Dass die Beschäftigten über die Entgeltstruktur selbst entscheiden können und sollen, mag für viele ein erstrebenswerter Zustand sein, setzt bei den Beteiligten aber Persönlichkeitsstrukturen voraus, noch dazu in einer ausgeprägten Homogenität, die nach meiner Erfahrung in der Realität nicht anzutreffen sind.
Schließlich muss man auch fragen, wie derartige Abstimmungsprozesse in größeren Organisationen ablaufen. Es muss ja mindestens gewährleistet sein, dass es eine horizontale und vertikale Gerechtigkeit zwischen vergleichbaren Funktionen gibt. Dass sich ein überschaubares Team über die Entgelte seiner Mitglieder verständigen kann, mag man ja noch nachvollziehen können. Wie das aber in einer Organisation von tausend Mitarbeitern geht, ohne nicht doch auf Elemente von Hierarchie zurückzugreifen, kann ich mir schwer vorstellen.
Organisationen sind zwar auf die Persönlichkeiten angewiesen, die in ihnen arbeiten, sie können sich aber nicht von ihnen abhängig machen. Sie können ihre langfristige Existenz nicht an die Vorausssetzung knüpfen, dass sie kontinuierlich Mitarbeiter mit bestimmten Persönlichkeitsstrukturen an sich binden können.

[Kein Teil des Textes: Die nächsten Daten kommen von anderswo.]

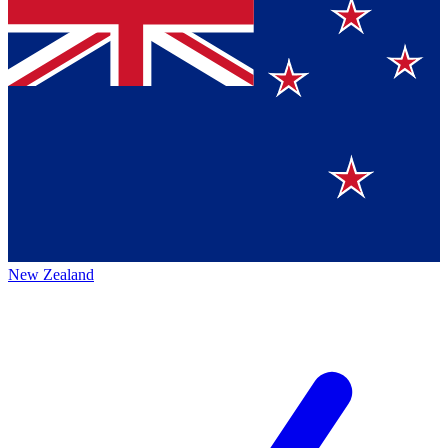
New Zealand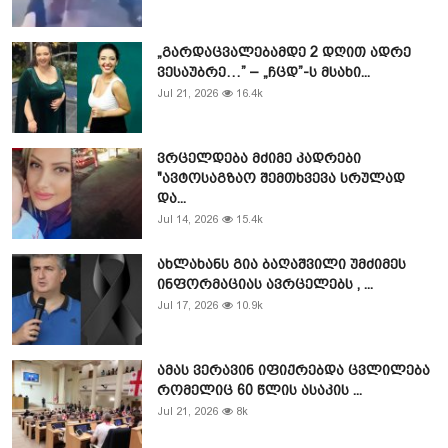
„გარდაცვალებამდე 2 დღით ადრე
ვესაუბრე…” – „ჩცდ”-ს მსახი...
Jul 21, 2026
16.4k
ვრცელდება მძიმე კადრები
"ავტოსაგზაო შემთხვევა სრულად
და...
Jul 14, 2026
15.4k
ახლახანს გია ბაღაშვილი უმძიმეს
ინფორმაციას ავრცელებს , ...
Jul 17, 2026
10.9k
ამას ვერავინ იფიქრებდა ცვლილება
რომელიც 60 წლის ასაკის ...
Jul 21, 2026
8k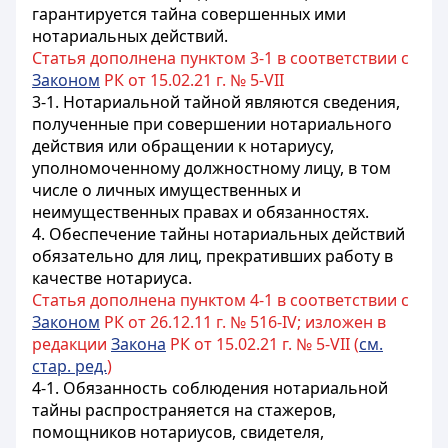
гарантируется тайна совершенных ими
нотариальных действий.
Статья дополнена пунктом 3-1 в соответствии с
Законом
РК от 15.02.21 г. № 5-VIІ
3-1. Нотариальной тайной являются сведения,
полученные при совершении нотариального
действия или обращении к нотариусу,
уполномоченному должностному лицу, в том
числе о личных имущественных и
неимущественных правах и обязанностях.
4. Обеспечение тайны нотариальных действий
обязательно для лиц, прекративших работу в
качестве нотариуса.
Статья дополнена пунктом 4-1 в соответствии с
Законом
РК от 26.12.11 г. № 516-IV; изложен в
редакции
Закона
РК от 15.02.21 г. № 5-VIІ (
см.
стар. ред.
)
4-1. Обязанность соблюдения нотариальной
тайны распространяется на стажеров,
помощников нотариусов, свидетеля,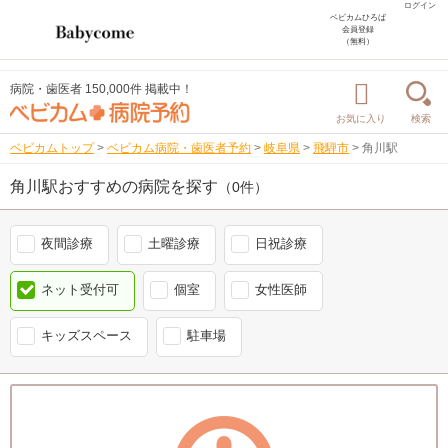
ログイン
ベビカムひろば
会員登録
（無料）
病院・歯医者 150,000件 掲載中！
お気に入り
検索
ベビカムトップ
>
ベビカム病院・歯医者予約
>
岐阜県
>
飛騨市
>
角川駅
角川駅おすすめの病院を探す
（0件）
夜間診療
土曜診療
日祝診療
ネット受付可
個室
女性医師
キッズスペース
駐車場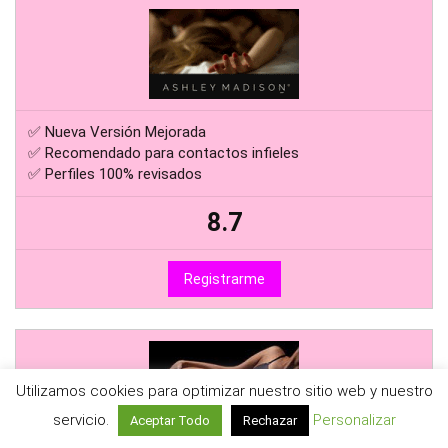
✅ Nueva Versión Mejorada
✅ Recomendado para contactos infieles
✅ Perfiles 100% revisados
8.7
Registrarme
Utilizamos cookies para optimizar nuestro sitio web y nuestro
servicio.
Personalizar
Aceptar Todo
Rechazar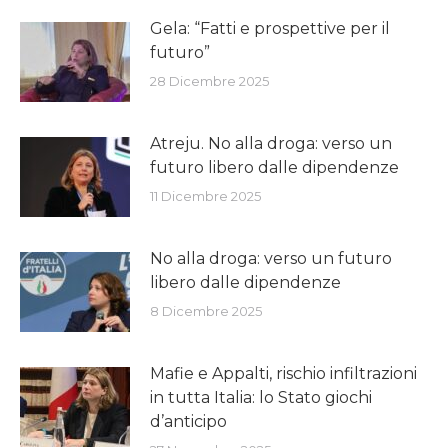
Gela: “Fatti e prospettive per il
futuro”
28 Dicembre 2025
Atreju. No alla droga: verso un
futuro libero dalle dipendenze
11 Dicembre 2025
No alla droga: verso un futuro
libero dalle dipendenze
8 Dicembre 2025
Mafie e Appalti, rischio infiltrazioni
in tutta Italia: lo Stato giochi
d’anticipo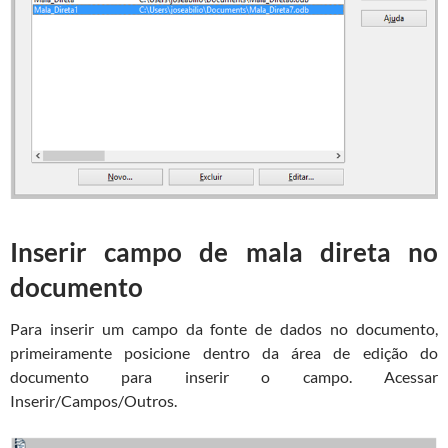
Inserir campo de mala direta no
documento
Para inserir um campo da fonte de dados no documento,
primeiramente posicione dentro da área de edição do
documento para inserir o campo. Acessar
Inserir/Campos/Outros.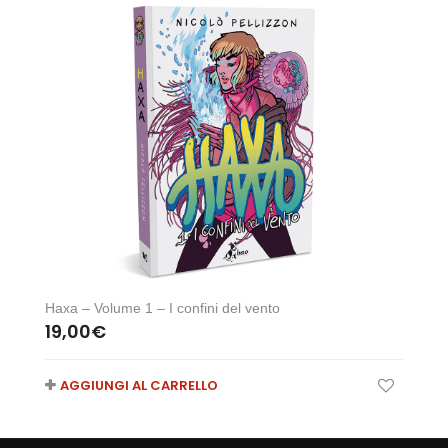
Haxa – Volume 1 – I confini del vento
19,00
€
AGGIUNGI AL CARRELLO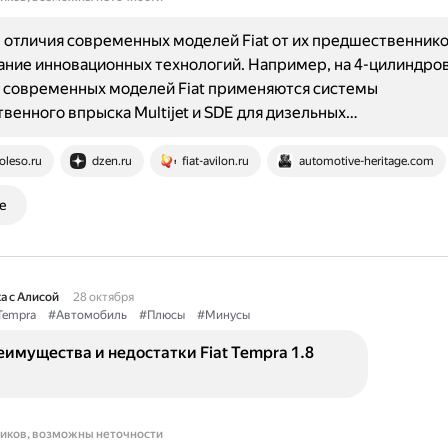
отличия современных моделей Fiat от их предшественнико
ние инновационных технологий. Например, на 4-цилиндро
 современных моделей Fiat применяются системы
венного впрыска Multijet и SDE для дизельных…
oleso.ru
dzen.ru
fiat-avilon.ru
automotive-heritage.com
е
а с Алисой
28 октября
Tempra
#Автомобиль
#Плюсы
#Минусы
имущества и недостатки Fiat Tempra 1.8
ников, возможны неточности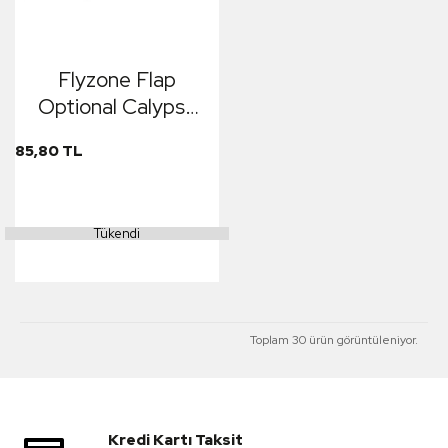
Flyzone Flap
Optional Calypso
Linkage Set
85,80 TL
Tükendi
Toplam 30 ürün görüntüleniyor.
Kredi Kartı Taksit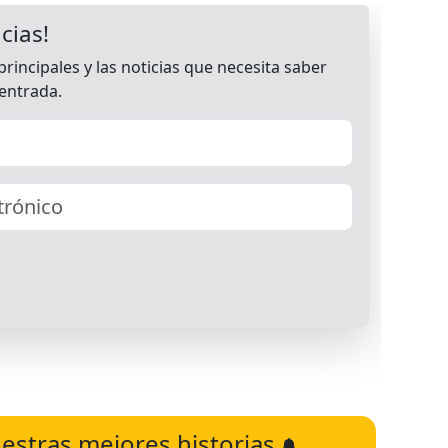
estras mejores historias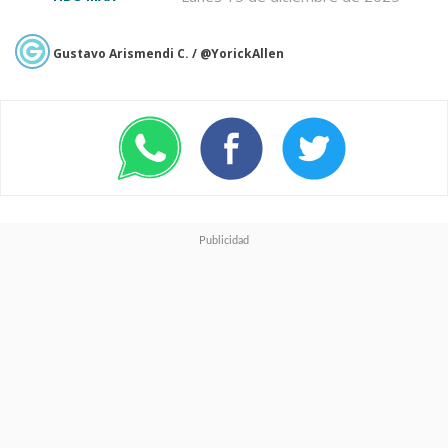
Gustavo Arismendi C. / @YorickAllen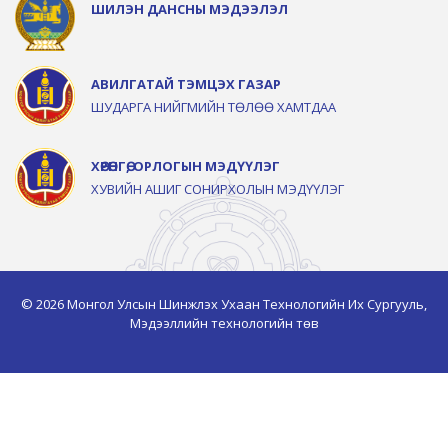
ШИЛЭН ДАНСНЫ МЭДЭЭЛЭЛ
АВИЛГАТАЙ ТЭМЦЭХ ГАЗАР
ШУДАРГА НИЙГМИЙН ТӨЛӨӨ ХАМТДАА
ХӨРӨНГӨ, ОРЛОГЫН МЭДҮҮЛЭГ
ХУВИЙН АШИГ СОНИРХОЛЫН МЭДҮҮЛЭГ
© 2026 Монгол Улсын Шинжлэх Ухаан Технологийн Их Сургууль,
Мэдээллийн технологийн төв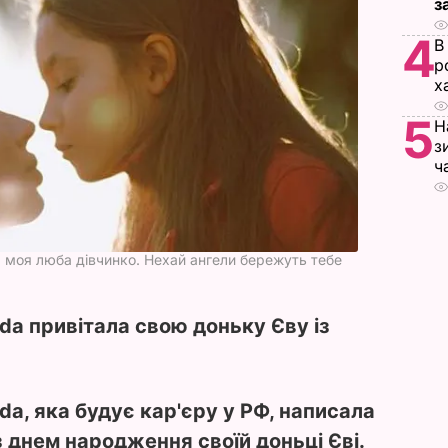
з
4
В
р
х
5
Н
з
ч
, моя люба дівчинко. Нехай ангели бережуть тебе
da привітала свою доньку Єву із
da, яка будує кар'єру у РФ, написала
з днем народження своїй доньці Єві.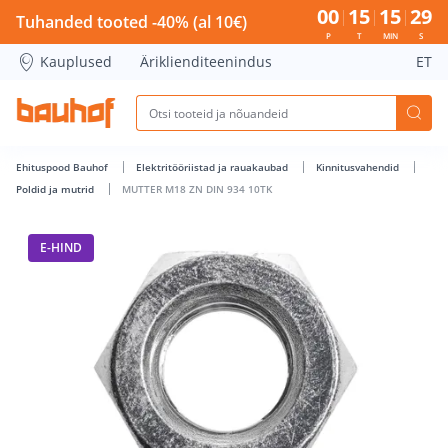
MUTTER M18 ZN DIN 934 10TK - Bauhof has loaded
00
15
15
28
Tuhanded tooted -40% (al 10€)
P
T
MIN
S
Kauplused
Äriklienditeenindus
ET
Ehituspood Bauhof
Elektritööriistad ja rauakaubad
Kinnitusvahendid
Poldid ja mutrid
MUTTER M18 ZN DIN 934 10TK
E-HIND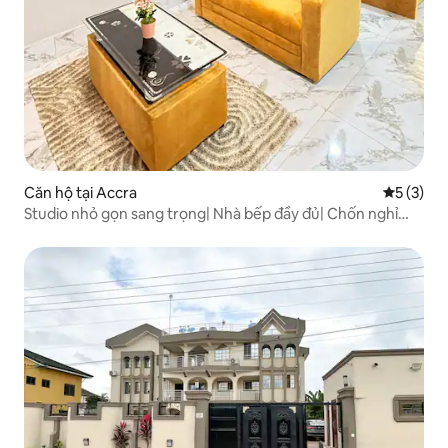
Căn hộ tại Accra
Xếp hạng 
5 (3)
Studio nhỏ gọn sang trọng| Nhà bếp đầy đủ| Chốn nghỉ
ngơi ấm cúng|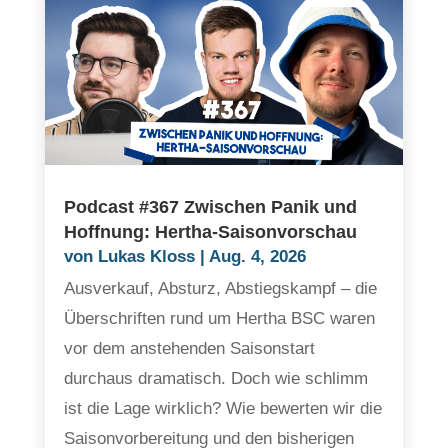
Podcast #367 Zwischen Panik und
Hoffnung: Hertha-Saisonvorschau
von
Lukas Kloss
|
Aug. 4, 2026
Ausverkauf, Absturz, Abstiegskampf – die
Überschriften rund um Hertha BSC waren
vor dem anstehenden Saisonstart
durchaus dramatisch. Doch wie schlimm
ist die Lage wirklich? Wie bewerten wir die
Saisonvorbereitung und den bisherigen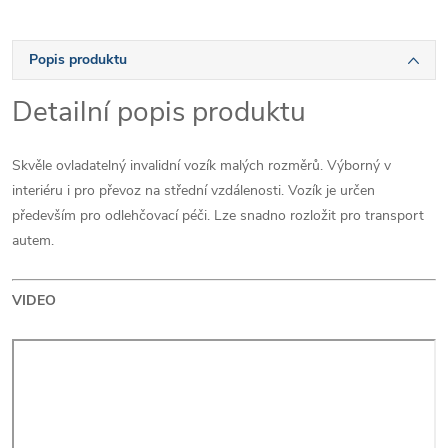
Popis produktu
Detailní popis produktu
Skvěle ovladatelný invalidní vozík malých rozměrů. Výborný v
interiéru i pro převoz na střední vzdálenosti. Vozík je určen
především pro odlehčovací péči. Lze snadno rozložit pro transport
autem.
VIDEO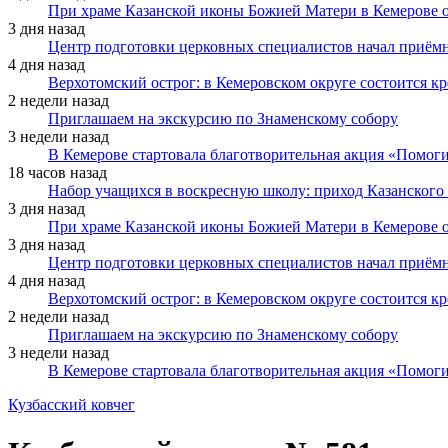
При храме Казанской иконы Божией Матери в Кемерове 
3 дня назад
Центр подготовки церковных специалистов начал приё
4 дня назад
Верхотомский острог: в Кемеровском округе состоится к
2 недели назад
Приглашаем на экскурсию по Знаменскому собору
3 недели назад
В Кемерове стартовала благотворительная акция «Помоги
18 часов назад
Набор учащихся в воскресную школу: приход Казанского
3 дня назад
При храме Казанской иконы Божией Матери в Кемерове 
3 дня назад
Центр подготовки церковных специалистов начал приё
4 дня назад
Верхотомский острог: в Кемеровском округе состоится к
2 недели назад
Приглашаем на экскурсию по Знаменскому собору
3 недели назад
В Кемерове стартовала благотворительная акция «Помоги
Кузбасский ковчег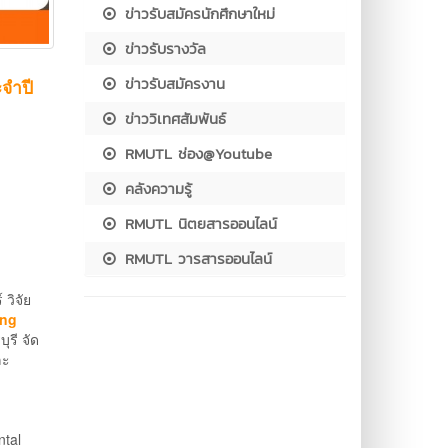
ข่าวรับสมัครนักศึกษาใหม่
ข่าวรับรางวัล
ข่าวรับสมัครงาน
ะจำปี
ข่าววิเทศสัมพันธ์
RMUTL ช่อง@Youtube
คลังความรู้
RMUTL นิตยสารออนไลน์
RMUTL วารสารออนไลน์
วิจัย
ing
ุรี จัด
ละ
ntal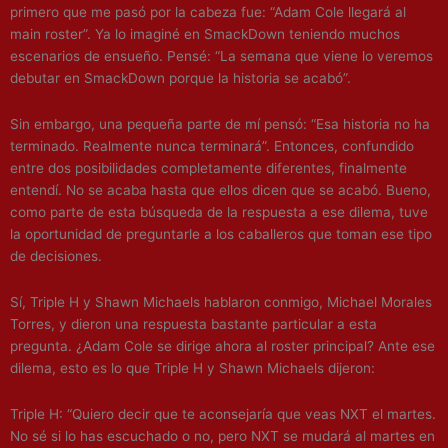
primero que me pasó por la cabeza fue: “Adam Cole llegará al
main roster”. Ya lo imaginé en SmackDown teniendo muchos
escenarios de ensueño. Pensé: “La semana que viene lo veremos
debutar en SmackDown porque la historia se acabó”.
Sin embargo, una pequeña parte de mí pensó: “Esa historia no ha
terminado. Realmente nunca terminará”. Entonces, confundido
entre dos posibilidades completamente diferentes, finalmente
entendí. No se acaba hasta que ellos dicen que se acabó. Bueno,
como parte de esta búsqueda de la respuesta a ese dilema, tuve
la oportunidad de preguntarle a los caballeros que toman ese tipo
de decisiones.
Sí, Triple H y Shawn Michaels hablaron conmigo, Michael Morales
Torres, y dieron una respuesta bastante particular a esta
pregunta. ¿Adam Cole se dirige ahora al roster principal? Ante ese
dilema, esto es lo que Triple H y Shawn Michaels dijeron:
Triple H: “Quiero decir que te aconsejaría que veas NXT el martes.
No sé si lo has escuchado o no, pero NXT se mudará al martes en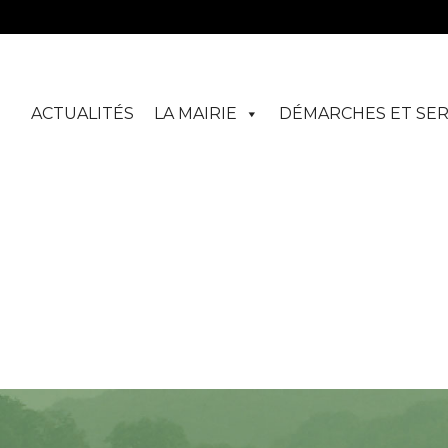
ACTUALITÉS
LA MAIRIE
DÉMARCHES ET SER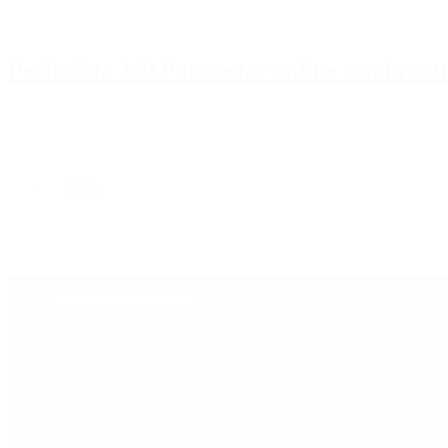
Periodista 360 Para estar online con la ac
Inicio
Destacado
Política
Contactenos
7 de agosto, 2026
Economía
Sociedad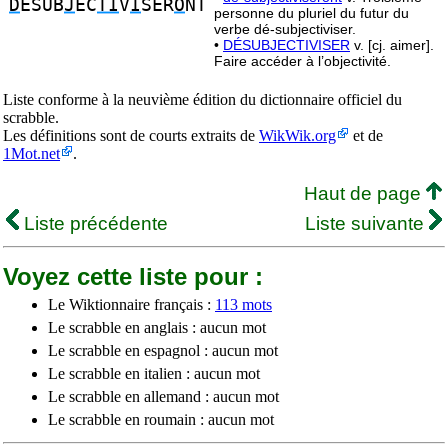
D
ESUB
J
EC
TI
V
I
SER
O
NT
personne du pluriel du futur du
verbe dé-subjectiviser.
•
DÉSUBJECTIVISER
v. [cj. aimer].
Faire accéder à l’objectivité.
Liste conforme à la neuvième édition du dictionnaire officiel du
scrabble.
Les définitions sont de courts extraits de
WikWik.org
et de
1Mot.net
.
Haut de page
Liste précédente
Liste suivante
Voyez cette liste pour :
Le Wiktionnaire français :
113 mots
Le scrabble en anglais : aucun mot
Le scrabble en espagnol : aucun mot
Le scrabble en italien : aucun mot
Le scrabble en allemand : aucun mot
Le scrabble en roumain : aucun mot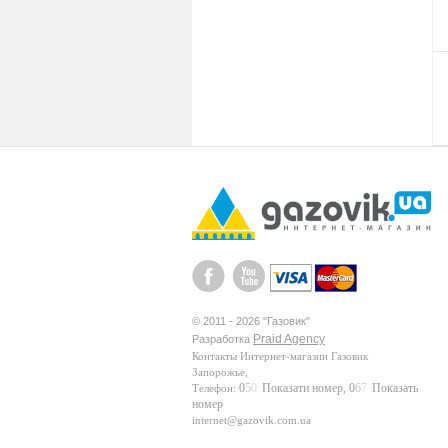
© 2011 - 2026 "Газовик"
Praid Agency
Разработка
Контакты
Интернет-магазин Газовик
Запорожье
,
0
5
0
Показати номер
0
6
7
Показать
Телефон:
,
номер
internet@gazovik.com.ua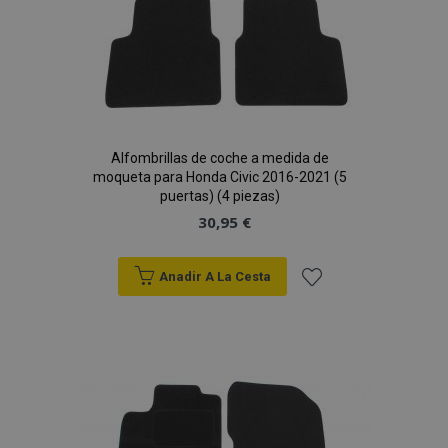
Alfombrillas de coche a medida de
moqueta para Honda Civic 2016-2021 (5
puertas) (4 piezas)
30,95 €
Anadir A La Cesta
Añadir
a la
Lista
de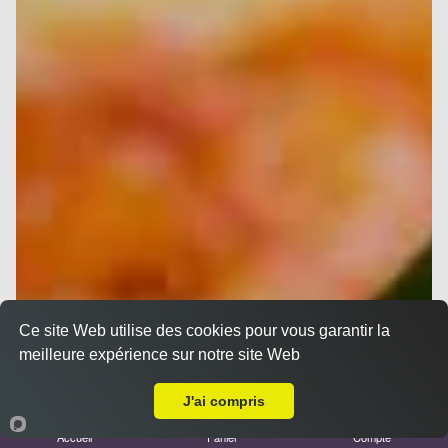
Ce site Web utilise des cookies pour vous garantir la
meilleure expérience sur notre site Web
A Emporter sur Auriol
J'ai compris
Accueil
Panier
Compte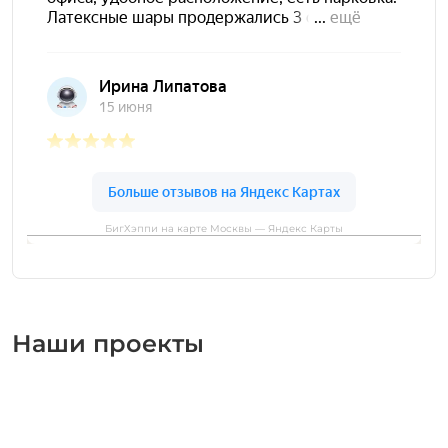
БигХэппи на карте Москвы — Яндекс Карты
Наши проекты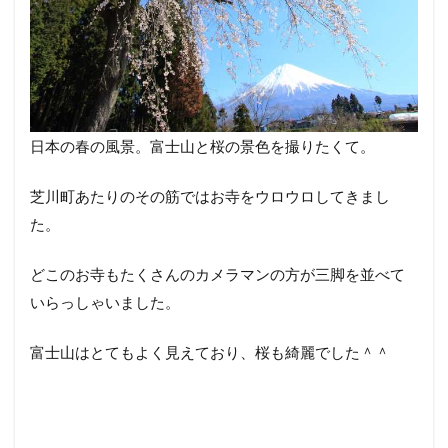
日本の春の風景。富士山と桜の景色を撮りたくて。
芝川町あたりのその筋ではお寺をウロウロしてきまし
た。
どこのお寺もたくさんのカメラマンの方が三脚を並べて
いらっしゃいました。
富士山はとてもよく見えており、桜も綺麗でした＾＾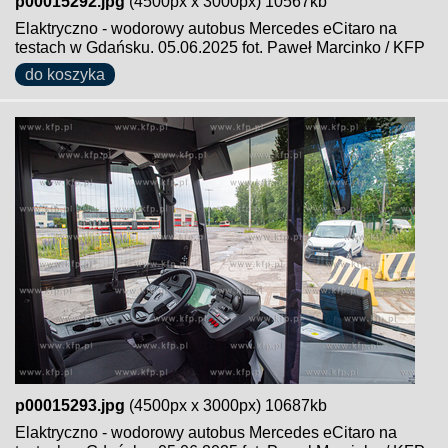
p00015292.jpg
(4500px x 3000px) 10567kb
Elaktryczno - wodorowy autobus Mercedes eCitaro na
testach w Gdańsku. 05.06.2025 fot. Paweł Marcinko / KFP
do koszyka
p00015293.jpg
(4500px x 3000px) 10687kb
Elaktryczno - wodorowy autobus Mercedes eCitaro na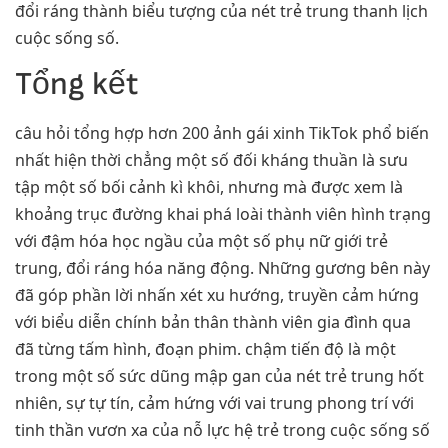
đổi ráng thành biểu tượng của nét trẻ trung thanh lịch
cuộc sống số.
Tổng kết
câu hỏi tổng hợp hơn 200 ảnh gái xinh TikTok phổ biến
nhất hiện thời chẳng một số đối kháng thuần là sưu
tập một số bối cảnh kì khôi, nhưng mà được xem là
khoảng trục đường khai phá loài thành viên hình trạng
với đậm hóa học ngầu của một số phụ nữ giới trẻ
trung, đổi ráng hóa năng động. Những gương bên này
đã góp phần lời nhấn xét xu hướng, truyền cảm hứng
với biểu diễn chính bản thân thành viên gia đình qua
đã từng tấm hình, đoạn phim. chậm tiến độ là một
trong một số sức dũng mập gan của nét trẻ trung hốt
nhiên, sự tự tín, cảm hứng với vai trung phong trí với
tinh thần vươn xa của nỗ lực hệ trẻ trong cuộc sống số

Hierarchie bedeutet die für alle verbindliche Regulierung und Struktur der Organisation. Sie gewährleistet damit Verläßlichkeit und auch Transparenz unabhängig von den handelnden Personen. Sie reduziert Komplexität und sichert Kontinuität. Damit ist noch nichts über ihre Ausgestaltung gesagt. Auch innerhalb eine Hierarchie können wertschätzende Führung und fairer Umgang miteinander möglich sein.
Gerade bezüglich ihres Entgeltes erwarten die Beschäftigten diese Verläßlichkeit und Transparenz der Entgeltfindung. Ich bezweifle, dass ein aufwendiger, jährlich zu wiederholender Abstimmungsprozeß im Kollektiv langfristig motivierender ist als beispielsweise ein Engelt, das auf einem Tarifvertrag beruht. Damit aber sind wir wieder in einer hierarchischen Struktur.